Australian Tourism Industry Council executive director, Simon Westaway, said targeted support was necessary for the sector’s post-pandemic survival at a time when much of the sector is preparing for mass redundancies.
“Timing around further support is now critical,” Mr Westaway said. “Labour and workplace agreements require minimum four-week notice periods and business needs to cover redundancy provisions ahead of March 2021.”
“Tourism business operational and labour decisions are being made on the assumption of no new assistance when JobKeeper concludes and is a looming deadline.”
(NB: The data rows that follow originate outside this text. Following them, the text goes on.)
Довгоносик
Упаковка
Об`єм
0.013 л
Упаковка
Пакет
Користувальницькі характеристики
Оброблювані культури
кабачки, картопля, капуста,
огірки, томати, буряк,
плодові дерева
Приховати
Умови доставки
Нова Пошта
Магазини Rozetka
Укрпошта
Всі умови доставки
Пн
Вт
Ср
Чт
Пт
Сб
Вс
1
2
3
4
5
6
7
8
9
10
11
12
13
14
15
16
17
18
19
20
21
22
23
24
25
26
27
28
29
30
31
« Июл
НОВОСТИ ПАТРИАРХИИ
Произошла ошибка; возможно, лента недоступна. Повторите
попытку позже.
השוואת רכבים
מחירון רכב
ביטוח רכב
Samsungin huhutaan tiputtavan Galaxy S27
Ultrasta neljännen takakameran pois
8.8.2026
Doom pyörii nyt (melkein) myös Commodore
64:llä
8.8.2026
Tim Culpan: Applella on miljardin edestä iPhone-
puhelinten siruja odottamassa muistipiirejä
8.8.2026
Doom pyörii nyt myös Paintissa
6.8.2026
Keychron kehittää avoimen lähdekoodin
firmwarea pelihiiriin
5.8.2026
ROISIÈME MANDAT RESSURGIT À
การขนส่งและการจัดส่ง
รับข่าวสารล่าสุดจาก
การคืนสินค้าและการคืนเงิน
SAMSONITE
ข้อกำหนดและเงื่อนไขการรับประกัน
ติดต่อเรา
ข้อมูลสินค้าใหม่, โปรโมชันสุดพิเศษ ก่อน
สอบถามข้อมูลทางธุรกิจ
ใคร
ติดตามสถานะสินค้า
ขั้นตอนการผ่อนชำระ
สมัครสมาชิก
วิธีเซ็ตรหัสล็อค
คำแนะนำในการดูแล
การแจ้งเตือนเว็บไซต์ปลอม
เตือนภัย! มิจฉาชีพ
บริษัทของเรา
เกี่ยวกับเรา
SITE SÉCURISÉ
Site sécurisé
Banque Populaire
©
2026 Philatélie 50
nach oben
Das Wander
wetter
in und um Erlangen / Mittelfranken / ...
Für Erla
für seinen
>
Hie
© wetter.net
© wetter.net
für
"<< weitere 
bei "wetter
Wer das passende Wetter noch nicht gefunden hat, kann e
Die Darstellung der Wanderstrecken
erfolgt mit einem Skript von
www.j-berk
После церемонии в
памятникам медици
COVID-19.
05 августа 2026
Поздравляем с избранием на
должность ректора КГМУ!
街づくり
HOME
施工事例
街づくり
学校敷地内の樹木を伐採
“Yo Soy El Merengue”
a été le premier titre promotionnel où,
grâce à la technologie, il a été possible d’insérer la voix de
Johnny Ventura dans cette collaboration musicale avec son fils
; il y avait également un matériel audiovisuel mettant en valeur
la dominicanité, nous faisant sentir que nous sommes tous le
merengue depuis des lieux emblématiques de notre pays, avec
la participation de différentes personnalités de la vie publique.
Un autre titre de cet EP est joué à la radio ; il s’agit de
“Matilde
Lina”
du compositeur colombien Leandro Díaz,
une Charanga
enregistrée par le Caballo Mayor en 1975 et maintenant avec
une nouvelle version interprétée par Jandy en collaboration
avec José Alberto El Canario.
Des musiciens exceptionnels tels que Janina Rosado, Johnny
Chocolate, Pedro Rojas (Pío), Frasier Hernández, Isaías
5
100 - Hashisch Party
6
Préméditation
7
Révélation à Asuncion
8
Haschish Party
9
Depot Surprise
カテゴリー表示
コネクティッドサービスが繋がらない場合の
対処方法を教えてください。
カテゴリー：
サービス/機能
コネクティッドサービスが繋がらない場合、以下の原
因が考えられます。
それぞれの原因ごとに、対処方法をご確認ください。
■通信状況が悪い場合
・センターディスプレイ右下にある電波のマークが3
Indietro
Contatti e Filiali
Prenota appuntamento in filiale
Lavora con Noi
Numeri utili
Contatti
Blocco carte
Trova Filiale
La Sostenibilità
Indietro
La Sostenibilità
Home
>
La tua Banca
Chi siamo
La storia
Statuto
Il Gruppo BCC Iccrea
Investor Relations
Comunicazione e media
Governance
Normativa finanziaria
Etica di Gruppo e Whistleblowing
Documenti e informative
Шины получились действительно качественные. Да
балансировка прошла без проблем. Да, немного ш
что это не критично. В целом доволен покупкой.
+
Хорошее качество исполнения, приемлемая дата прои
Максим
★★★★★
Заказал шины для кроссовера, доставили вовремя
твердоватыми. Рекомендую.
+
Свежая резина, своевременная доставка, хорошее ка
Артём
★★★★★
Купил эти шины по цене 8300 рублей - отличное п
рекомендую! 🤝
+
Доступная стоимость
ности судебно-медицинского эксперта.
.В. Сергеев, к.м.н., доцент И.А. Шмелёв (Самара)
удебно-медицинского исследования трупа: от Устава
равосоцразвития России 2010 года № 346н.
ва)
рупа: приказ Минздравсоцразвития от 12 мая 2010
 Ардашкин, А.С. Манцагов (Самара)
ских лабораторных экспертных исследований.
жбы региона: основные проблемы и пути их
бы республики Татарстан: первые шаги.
Mr Westaway, whose organisation represents the interests of more than 10,000 tourism businesses across the country, warned that the waning support wouldn’t just hurt tourism businesses, but the communities that rely on them, too.
“The damage to the economy, and tourism-reliant communities, from further tourism business closures and job losses should not be underestimated over this forthcoming period.”
In place of JobKeeper, the Transport and Tourism Forum (TTF) in late February urged the federal government to roll out a $7.7 billion wage subsidy program, which would function as an extension of JobKeeper, exclusive to the tourism industry.
The program, like JobKeeper, would see businesses keep employees on the books, giving them up to $1,500 per fortnight, per employee, and be claimable by all businesses eligible for JobKeeper.
“The industry needs support for the next six to nine months while vaccinations kick in, while borders sort themselves out,” said Margy Osmon, CEO at TTF.
While a continued wage subsidy would be ideal for the sector, Mr Westaway said, cash flow boosts would be a workable alternative.